Document passage:

Step 1: Identify the Parameters for Each Parabola

Before applying the normal formula, we must correctly identify the effective 'A' parameter for each parabola. This parameter is crucial as it dictates the shape and orientation of the parabola, and thus the properties of its normals.

• Parabola 1: $y^2 = 4b(x - c)$ This parabola is a horizontal shift of $y^2 = 4bx$. Comparing it to the general form $Y^2 = 4AX$, we can see:

  • The variable corresponding to $Y$ is $y$.
  • The variable corresponding to $X$ is $(x-c)$.
  • The focal length parameter, which is 'A' in our normal formula, is $b$. So, for this parabola, the parameter to be used in the normal formula is $A_1 = b$.

• Parabola 2: $y^2 = 8ax$ This is a standard parabola with its vertex at the origin. Comparing it to the general form $y^2 = 4AX$, we have:

  • $4A = 8a$
  • Therefore, the focal length parameter, which is 'A' in our normal formula, is $A_2 = 2a$. So, for this parabola, the parameter to be used in the normal formula is $A_2 = 2a$.

  Why this step? Correctly identifying the 'A' parameter is fundamental. A common mistake is to use $4b$ or $8a$ directly in the formula, which would lead to incorrect results. The formula uses the semi-latus rectum parameter, not the coefficient of $x$.

Step 2: Write the Equation of the Normal for Each Parabola

Now, we apply the general normal formula $y = mx - 2Am - Am^3$ to each parabola, using the specific parameters identified in Step 1. We assume that a common normal exists and has a slope $m$.

• Normal to Parabola 1 ($y^2 = 4b(x - c)$): We use the adapted formula where $y$ is $y$, $x$ is $(x-c)$, and $A$ is $b$: $y = m(x - c) - 2bm - bm^3 \quad \text{(Equation 1)}$ This equation describes any normal line with slope $m$ to the first parabola.

• Normal to Parabola 2 ($y^2 = 8ax$): We use the standard formula where $y$ is $y$, $x$ is $x$, and $A$ is $2a$: $y = mx - 2(2a)m - (2a)m^3$ $y = mx - 4am - 2am^3 \quad \text{(Equation 2)}$ This equation describes any normal line with slope $m$ to the second parabola.

Task statement:
Restate the passage on normals to parabolas, starting with "Before applying the" and going on through "of its normals.", and swap "crucial" for "essential".

Supplied information:

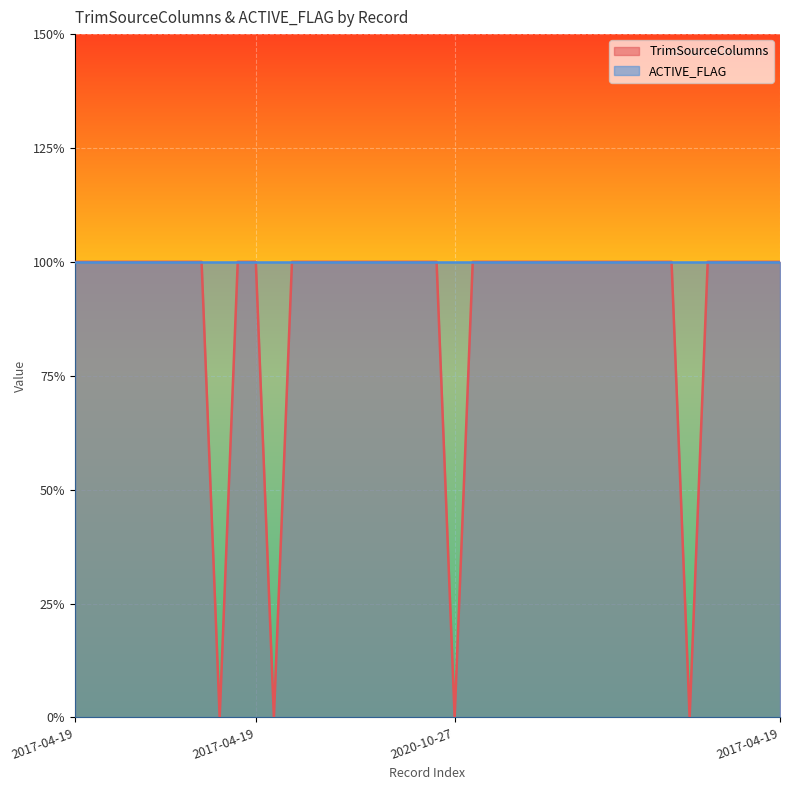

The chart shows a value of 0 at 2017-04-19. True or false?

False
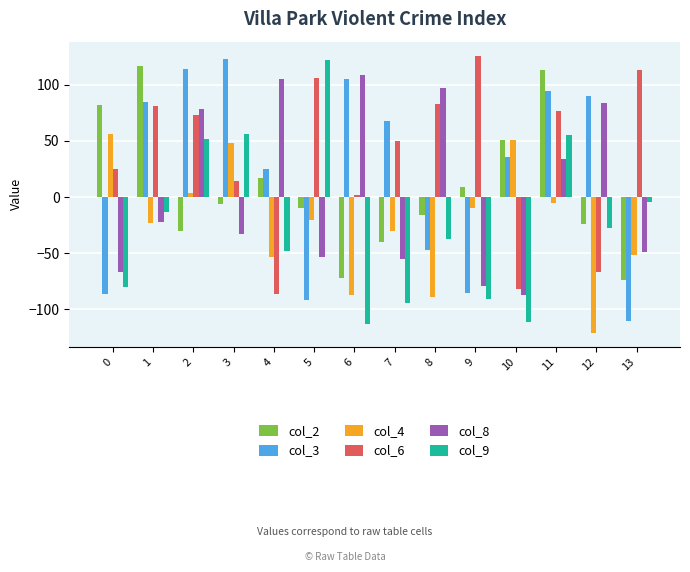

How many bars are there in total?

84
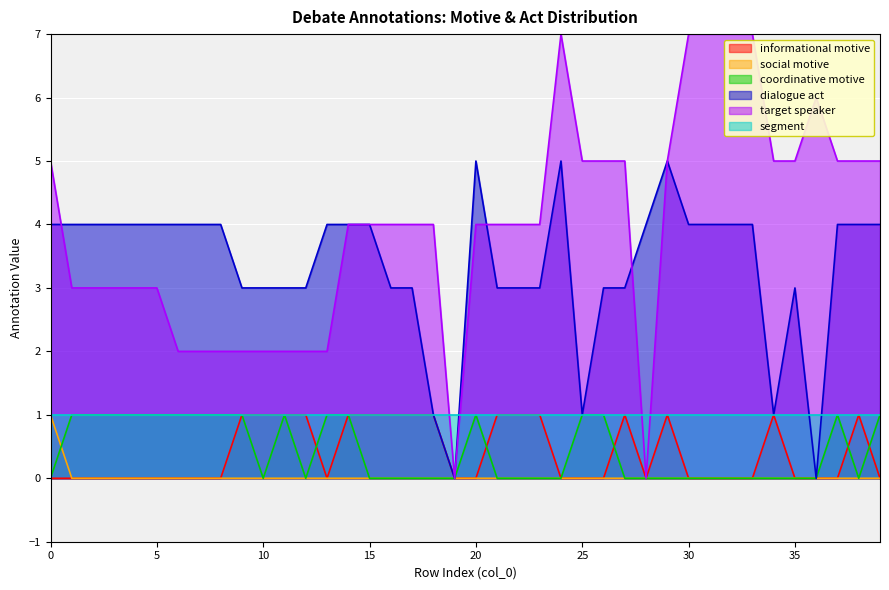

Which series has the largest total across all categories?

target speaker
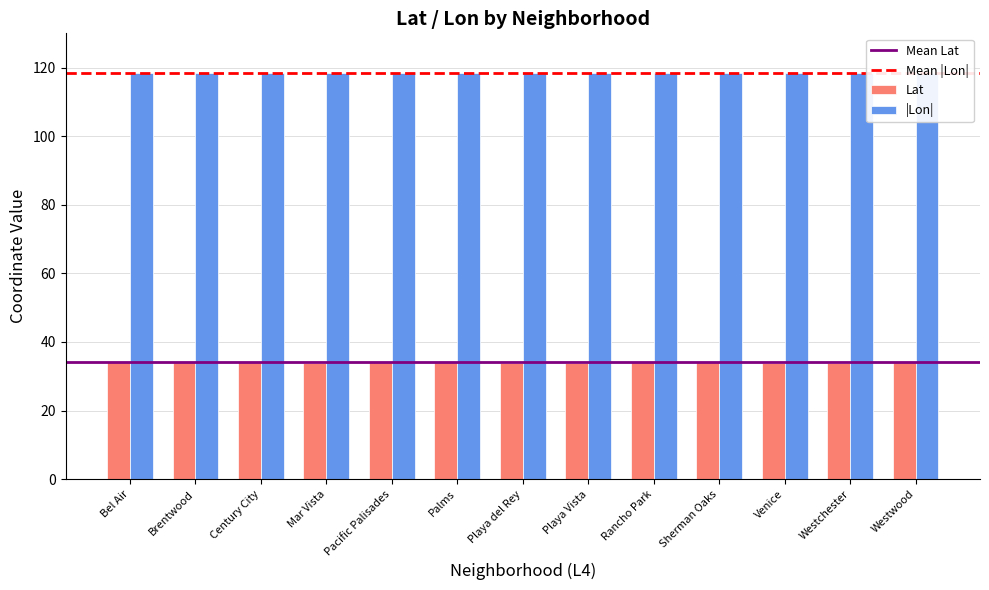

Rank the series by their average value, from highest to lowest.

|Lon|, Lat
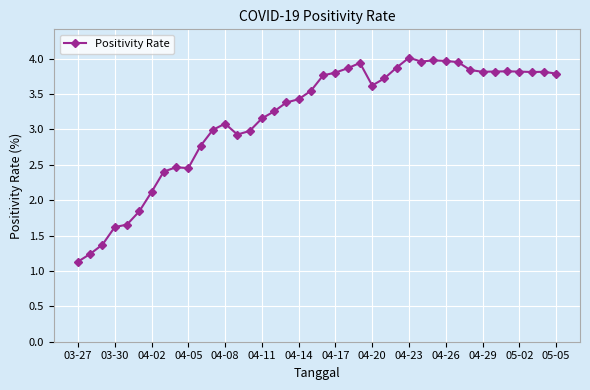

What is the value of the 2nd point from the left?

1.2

Task result:
Before applying the normal formula, we must correctly identify the effective 'A' parameter for each parabola. This parameter is essential as it dictates the shape and orientation of the parabola, and thus the properties of its normals.